_RECORDS FOR PROCESSING_.

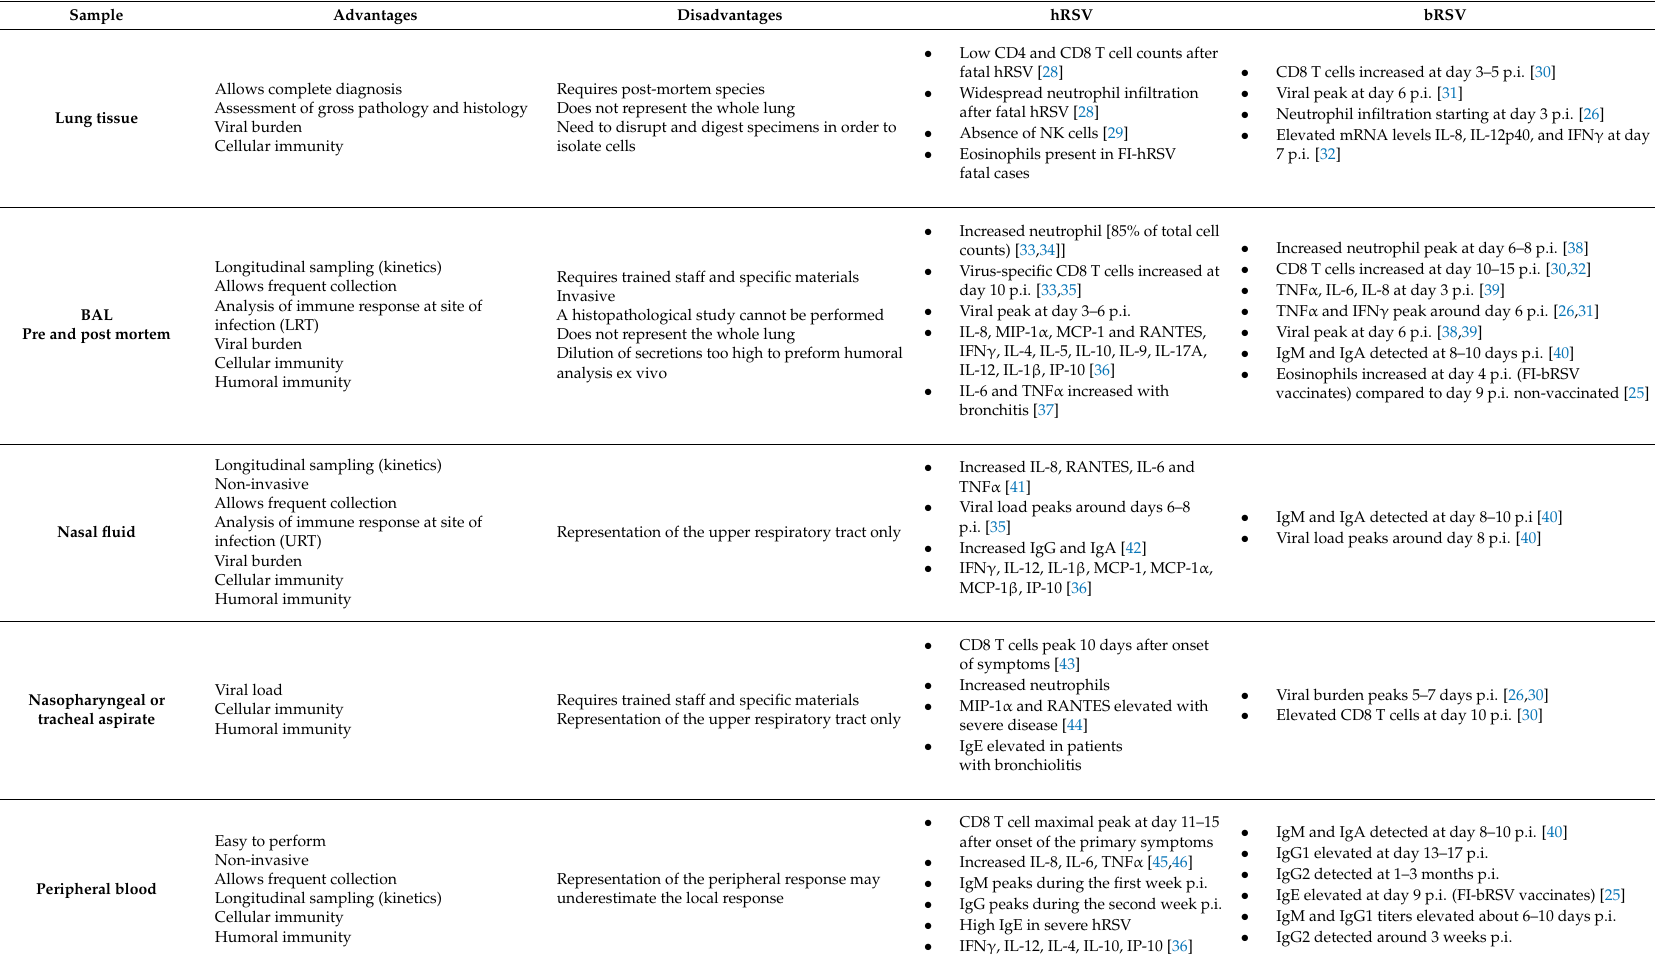
Table 1. Samples used to evaluate immune responses to natural and experimental infection in humans and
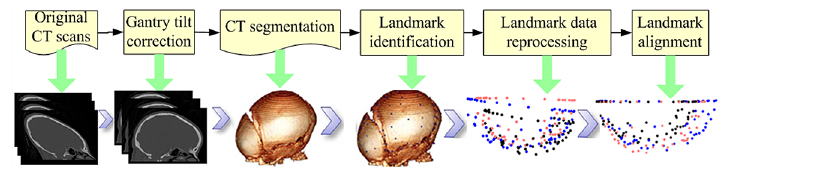
Fig 1. Procedure of CT data processing.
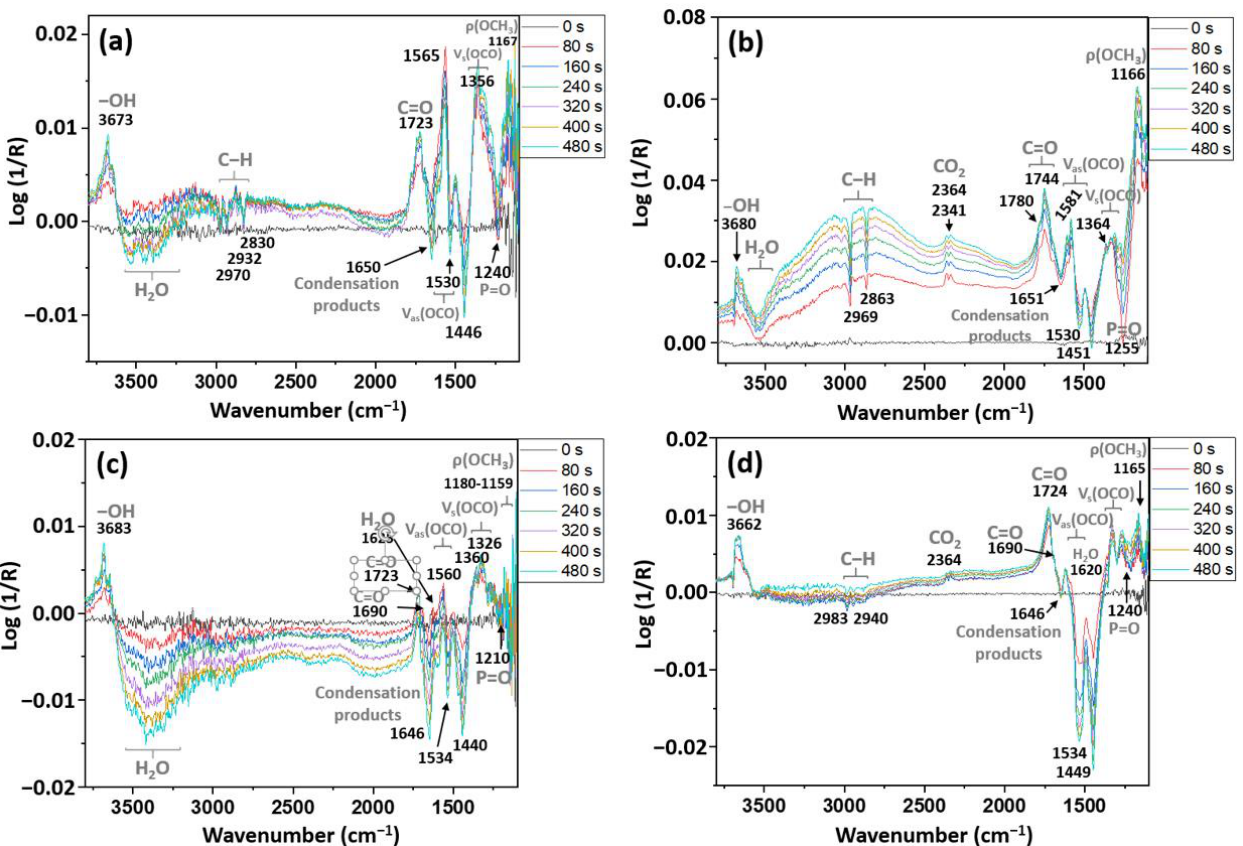
Figure 5. DRIFT spectra for UV illumination of TMP on ( a ) UV100 and ( b ) Ti-600 and of TEP on ( c ) UV100 and ( d ) Ti-600 at different time intervals. Positions and assignments for major absorption bands are indicated.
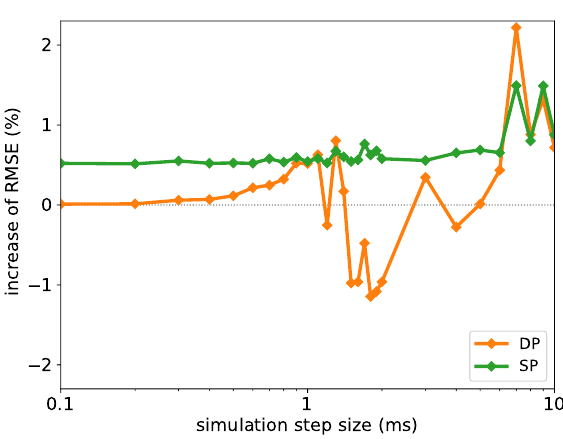
Figure 10. RMSE increase when lowering the inertia constant of the SG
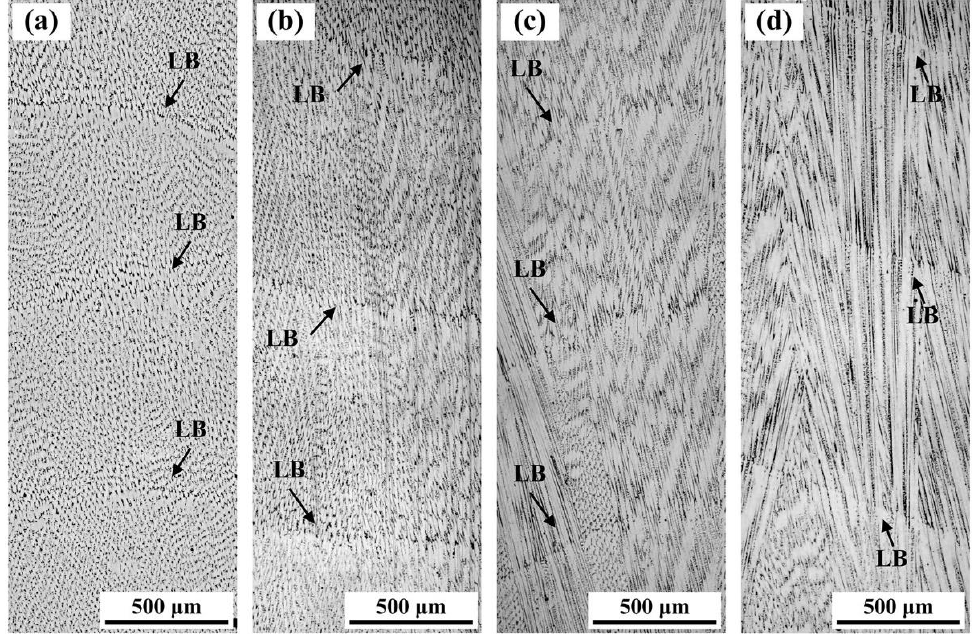
Figure 10. Microstructures of LMD-Al 0.5 FeCoCrNi walls under different heat dissipation rates by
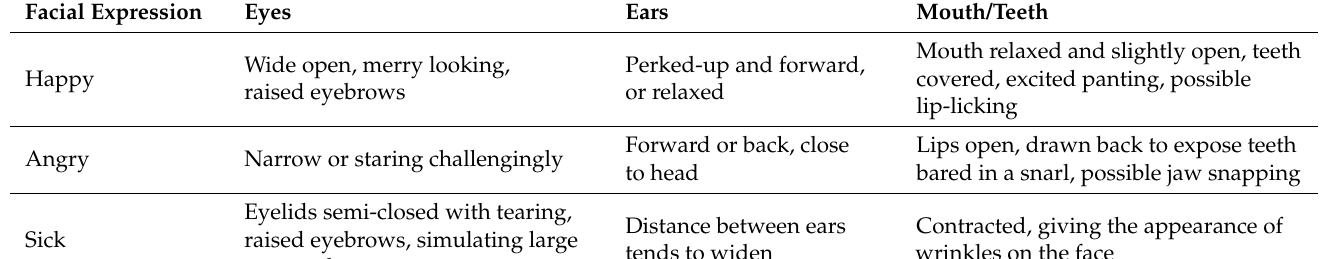
Table 1. Dog facial expressions (happy, angry, and sick) characteristics [49].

_AIM OF THE TASK_. The entries are to be written out again exactly, though without any images.

_SOLUTION TO THIS EXERCISE_.
Table 1. Samples used to evaluate immune responses to natural and experimental infection in humans and
Fig 1. Procedure of CT data processing.
Figure 5. DRIFT spectra for UV illumination of TMP on ( a ) UV100 and ( b ) Ti-600 and of TEP on ( c ) UV100 and ( d ) Ti-600 at different time intervals. Positions and assignments for major absorption bands are indicated.
Figure 10. RMSE increase when lowering the inertia constant of the SG
Figure 10. Microstructures of LMD-Al 0.5 FeCoCrNi walls under different heat dissipation rates by
Table 1. Dog facial expressions (happy, angry, and sick) characteristics [49].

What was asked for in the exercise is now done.